Eso no es entender el ritmo social, el ritmo que implica hacer realmente caso a la ciudadanía y no al pequeño círculo que rodea a las clases política y empresarial. En cuanto al Poder Legislativo, hemos vivido lo mismo: pese a que cuentan con un período amplio para la planeación, integración, discusión y aprobación de sus legislaciones, lo suelen hacer en sus propios tiempos políticos y sin considerar sus obligaciones constitucionales. Así es como la velocidad que aparentan para legislar asuntos de envergadura nacional en la última racha de sus períodos legislativos, no corresponde a la velocidad adecuada para discutir junto con la sociedad civil, aún siendo problemas de carácter urgente. Tal es el caso de las leyes generales para prevenir y erradicar la tortura así como la de la desaparición forzada de personas, que desde el 10 de julio de 2015 tenían un plazo de 180 días (cumplidos el 5 de enero de 2016) para legislar sobre estos asuntos de carácter urgente. Pero, en una medida apresurada, se pensaba votar una ley de seguridad interior en el país en el famoso método “fast-track” para imponer la militarización regulada sin la opinión de la sociedad civil.

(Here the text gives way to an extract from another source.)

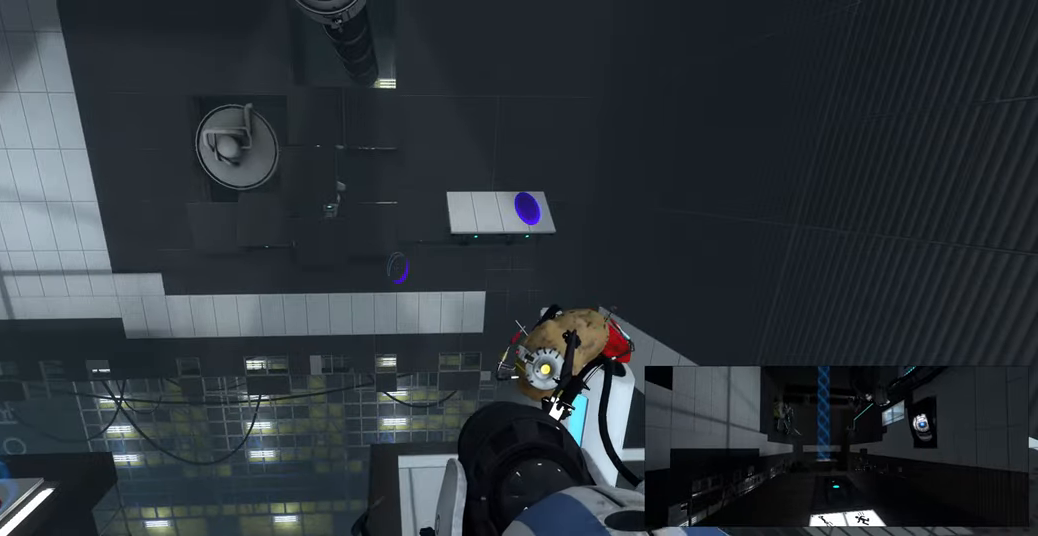
{"keys": [], "mouse": [], "events": []}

Me parece que hoy en día, en plena sacudida global por las arremetidas veloces de quienes intentan dominar el mundo, es necesario volver a ver el reloj social, el ritmo que van llevando los verdaderos problemas de justicia social y no de industrialización de la dominación neoliberal. Comenzar con las urgencias más notables, a las que hay que dotarles de velocidad (encontrar a las y los desaparecidos, terminar con la tortura, sancionar a los responsables, investigar a los corruptos, generar condiciones de salud, educación y empleo a la sociedad) sería un buen paso para imponer el verdadero ritmo que se necesita. Habríamos que dejar, pues, de trabajar en la amplia industria de la injusticia para pasar a un enfoque en la resistencia de nuestros derechos: la resistencia en el tiempo.